Hey Lindskou.

I figure you are having trouble, so I'll start you with a hint.

For the first one you have y(n+1) = a(n)y(n) + c(n). Now going along you have

y(n+2)

= a(n+1)y(n+1) + c(n+1)

= a(n+1)[a(n)y(n) + c(n)] + c(n+1)

= a(n+1)a(n)y(n) + c(n)a(n+1) + c(n+1)

y(n+3)

= a(n+3)y(n+3) + c(n+3)

= a(n+3)[y(n+2)a(n+2) + c(n+2)] + c(n+3)

= a(n+3)a(n+2)a(n+1)a(n)y(n) + c(n)a(n+3)a(n+2)a(n+1) + a(n+3)a(n+2)c(n+1) + a(n+3)c(n+2) + c(n+3)

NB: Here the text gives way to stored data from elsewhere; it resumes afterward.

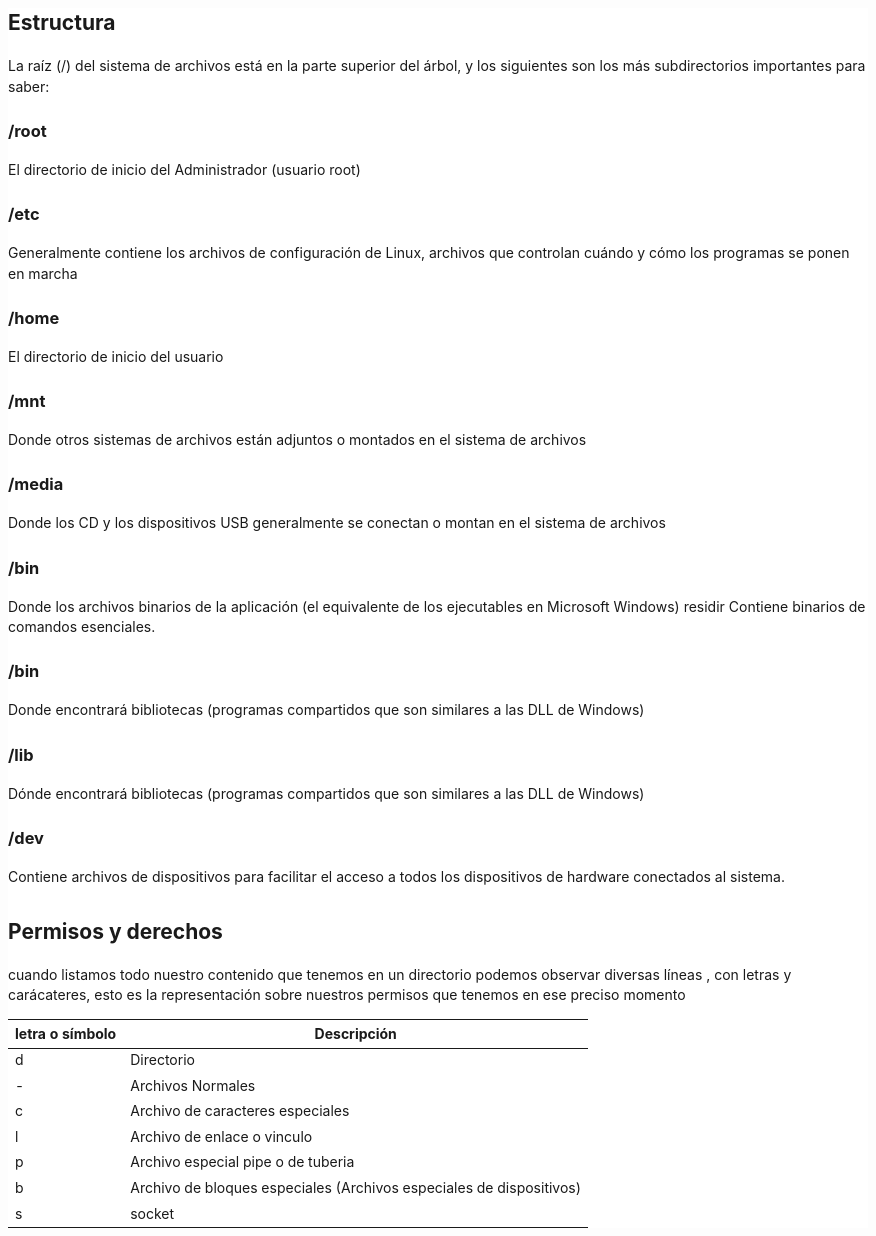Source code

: ## Estructura 
La raíz (/) del sistema de archivos está en la parte superior del árbol, y los siguientes son los más subdirectorios importantes para saber: 
### /root
El directorio de inicio del Administrador (usuario root)
### /etc
Generalmente contiene los archivos de configuración de Linux, archivos que controlan cuándo y cómo los programas se ponen en marcha 
### /home
El directorio de inicio del usuario
### /mnt
Donde otros sistemas de archivos están adjuntos o montados en el sistema de archivos 
### /media
Donde los CD y los dispositivos USB generalmente se conectan o montan en el sistema de archivos 
### /bin
Donde los archivos binarios de la aplicación (el equivalente de los ejecutables en Microsoft Windows) residir Contiene binarios de comandos esenciales.
### /bin
Donde encontrará bibliotecas (programas compartidos que son similares a las DLL de Windows)
### /lib
Dónde encontrará bibliotecas (programas compartidos que son similares a las DLL de Windows)
### /dev
Contiene archivos de dispositivos para facilitar el acceso a todos los dispositivos de hardware conectados al sistema.
## Permisos y derechos 

cuando listamos todo nuestro contenido que tenemos en un directorio podemos observar diversas líneas , con letras y carácateres, esto es la representación sobre nuestros permisos que tenemos en ese preciso momento   

| letra o símbolo | Descripción                                                     |
| --------------- | ------------------------------------------------------------------- |
| d               | Directorio                                                          |
| -               | Archivos Normales |
| c               | Archivo de caracteres especiales                                    |
| l               | Archivo de enlace o vinculo                                         |
| p               | Archivo especial pipe o de tuberia                                  |
| b               | Archivo de bloques especiales (Archivos especiales de dispositivos)                                                   |
| s                |  socket                                                                   |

Now if the a's and c's are constant you got in the above

= a^3y(n) + ca^3 + ca^2 + ac + c

= a^3y(n) + c[a^3 + a^2 + a + 1]

which is approaching that formula.

For back-substitution you should use y(n) (from the series) with y(n+1) (use n = n+1 instead of a normal n) and then see if you can re-arrange the expression so that you get the solution for y(n+1) = a(n)y(n) + c(n) and this is simply expanding the series out on both sides and collecting terms.